Since we are a slightly paranoid team, we began our labwork by further characterizing the strain we received for growth in the relevant conditions to our planned experiments. Therefore we first studied the growth of our newly obtained yeast strains in different media - the rich YPD, the full synthetic (similar to YPD in a sense like protein shakes resemble actual food - they might contain everything you need to survive, but after a month of such a diet you might end up somewhat unhappy). The original F102 strain harbours 3 auxotrophies: histidine, leucine, and uracil. To start preparations for our actual experiments with mutation characterization we used the linearized FDP plasmid containing the ura3 and leu2 genes as an integration cassette into the P1 plasmid.
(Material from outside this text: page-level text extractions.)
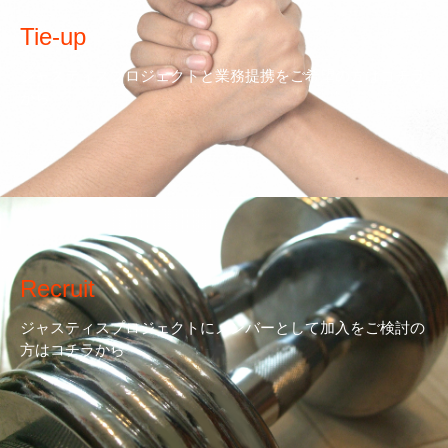
Tie-up
ジャスティスプロジェクトと業務提携をご希望の方はコチラ
から
Recruit
ジャスティスプロジェクトにメンバーとして加入をご検討の
方はコチラから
This would enable us to select for strains with successful integration via synthetic dropout media lacking uracil and leucine.

The following graph presents the growth experiments for the original strain and the FDP containing strain indifferent media:

The graphs clearly demonstrate, that our yeasts are similar to sloths when it comes to productivity: they grow visibly slower if they have to produce nucleotides or amino-acids themselves. Funfact: for some reasons the yeasts did not appreciate full synthetic supplement medium. The reason is either the age of the medium (several generations of iGEMers have probably seen it standing there in the darkest corner of the lab) or their personal religious beliefs. Nevertheless, this is also an issue often mentioned in literature.

To further characterize our OrthoRep strain we’ve subjected it to another challenge – growth in media lacking only leucine and media missing both - leucine and uracil. The following result (see figure 2) finally proves that yeasts are unmotivated beasts – even the deletion of one nucleotide from the medium significantly reduces its growth rate.